General Standard Terms and Conditions of Trade

Version: 27. 09. 2004

I. Validity

The deliveries, performance and offers of our enterprise shall be based exclusively on these Terms and Conditions; terms and conditions of the customer opposing or deviating from these Terms and Conditions shall not be recognized by us unless we had explicitly agreed to their validity. Contractual performance on our part shall in this respect not be agreement to contractual conditions deviating from our Terms and Conditions. These Terms and Conditions shall also be a basic agreement for all further legal transactions between the contracting parties.

II. Conclusion of a Contract

An offer of a customer shall require a confirmation of order. The dispatch of the goods ordered by the customer shall also effect the conclusion of the contract. In the event offers are submitted to us, the offerer shall be bound thereto for a reasonable period, but in any case for not be less than 8 days from receipt of the offer.

III. Price

Insofar as nothing different is explicitly recorded, all prices stated by us shall be exclusive of VAT. In the event of changes in labour costs resulting from collective agreement regulations within the sector or internal works agreements, or should there be changes in other centres relevant for the calculation or in costs necessary for performance - for example those for materials, energy, transport, subcontracted works, financing, etc. -, we shall have the right to increase or decrease the prices accordingly. Point III shall not apply for consumer transactions.

IV. Terms of Payment, Penalty Interest

If nothing different has to be agreed, our invoices shall be payable in cash on transfer of the goods. Deduction of discount shall require a separate agreement. In the event of arrears in payment, including arrears in payment by instalments, any discount agreements shall also become void. Payments made by the customer shall not be recognized as paid until they have been credited to our business account.

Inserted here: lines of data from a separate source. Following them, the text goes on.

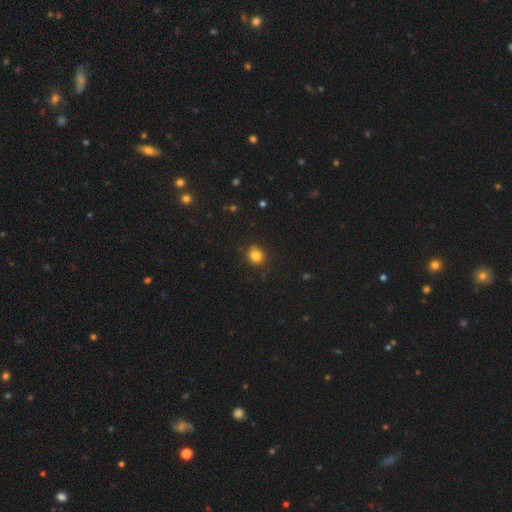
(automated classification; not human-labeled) Morphology: type=smooth (83%); roundness=round (83%); merging=none (83%).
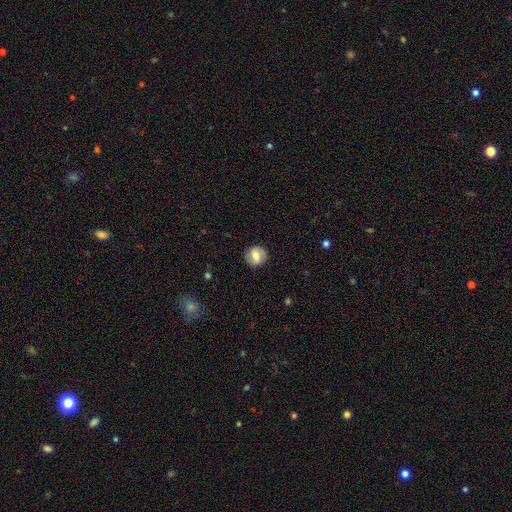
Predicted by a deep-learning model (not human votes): This appears to be a featured or disk galaxy (53%) with a weak bar (44%), spiral arms (75%) and a moderate central bulge (59%). Merging: none (85%).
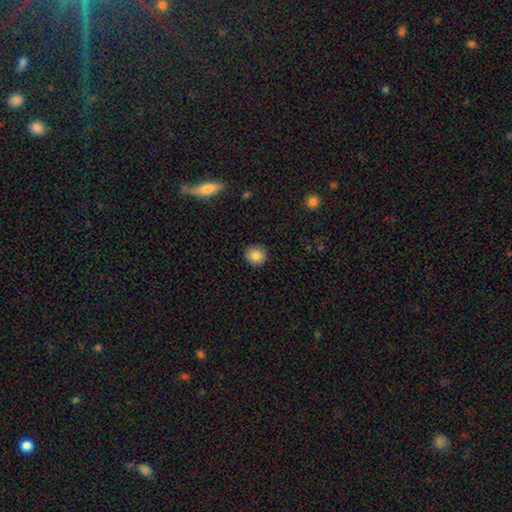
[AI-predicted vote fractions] smooth_or_featured: smooth (p=0.84) [alt: star or artifact p=0.09]
how_rounded: round (p=0.89) [alt: in between p=0.10]
merging: none (p=0.90) [alt: minor disturbance p=0.07]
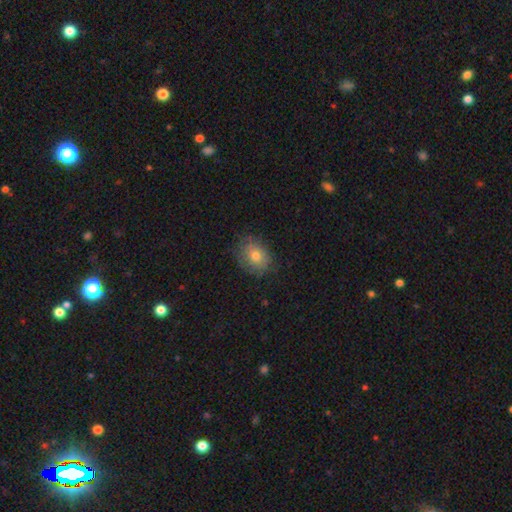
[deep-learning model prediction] Smooth or featured: smooth — 74% (featured or disk — 16%)
How rounded: in between — 50% (round — 49%)
Merging: none — 78% (minor disturbance — 17%)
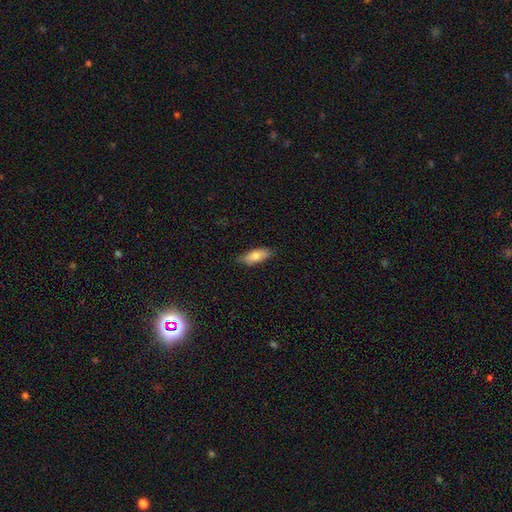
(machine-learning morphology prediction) smooth-or-featured: smooth: 74% | featured or disk: 20% | star or artifact: 6%
  how-rounded: in between: 73% | cigar-shaped: 25% | round: 2%
  merging: none: 82% | minor disturbance: 14% | major disturbance: 2% | merger: 1%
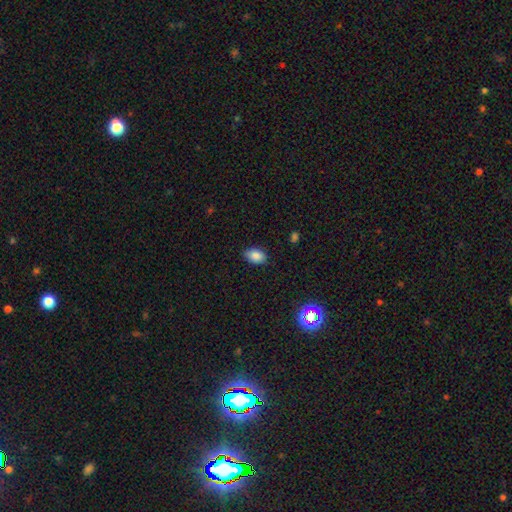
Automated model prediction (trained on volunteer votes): Morphology: type=smooth (85%); roundness=in between (86%); merging=none (82%).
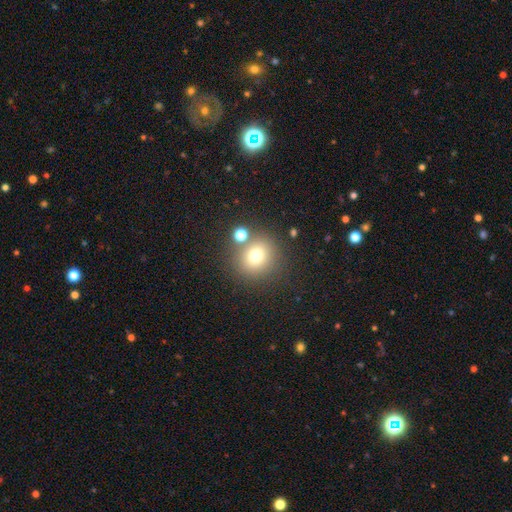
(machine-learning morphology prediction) Q: Smooth or featured?
A: smooth (72%); runner-up: star or artifact (16%)
Q: How rounded?
A: round (87%); runner-up: in between (12%)
Q: Merging?
A: none (75%); runner-up: merger (12%)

In the event the customer is in arrears with payment, we shall have the right, at our discretion, to demand compensation for the loss actually incurred or - insofar as the matter does not involve a credit transaction with customers - to charge penalty interest at a rate 4 % higher than the basic rate of the Austrian Nationalbank.

V. Withdrawal from the Contract

In the case of delayed acceptance (Point VII) or for other substantial reasons such as, in particular, bankruptcy of the customer or rejection of a petition in bankruptcy on grounds of insufficient assets, or arrears in payment by the customer, we shall have the right to withdraw from the contract insofar as it has not yet been fully performed by both parties. In the event of a withdrawal where the customer is at fault, we may at our discretion demand a fixed rate of damages of 15 % of the gross invoice amount or compensation for the loss actually incurred. If the customer is in arrears with payment we shall be released from all further obligations to perform and deliver and shall have the right to hold back outstanding deliveries or performance and to demand payments in advance and/or deposits, or to withdraw from the contract after setting a reasonable extended time limit. If the customer withdraws from the contract without just cause, or demands its cancellation, we shall have the right to choose between insisting on performance of the contract and cancellation of the contract; in the latter case the customer shall be obligated at our discretion to pay either a fixed rate of damages of 15 % of the gross invoice amount or compensation for the loss actually incurred.

In the case of contracts concluded in distance selling (s. 5a ff Konsumentenschutzgesetz (consumer protection act)), the consumer may withdraw from the contract within 7 days, whereby Saturday does not count as a workday. The time limit begins on the day the goods are delivered to the consumer; in the case of services, on the day the contract is concluded. It is sufficient to send off the declaration of withdrawal within this time limit. If the consumer withdraws from the contract in accordance with this provision, the consumer must bear the costs of returning the goods; if credit was arranged for the contract, the consumer must also bear the costs for any authentication of signatures and the taxes (fees) for the granting of credit. It is not possible to withdraw from a contract in accordance with which it has been agreed that the performance of services will begin within 7 workdays from conclusion of the contract.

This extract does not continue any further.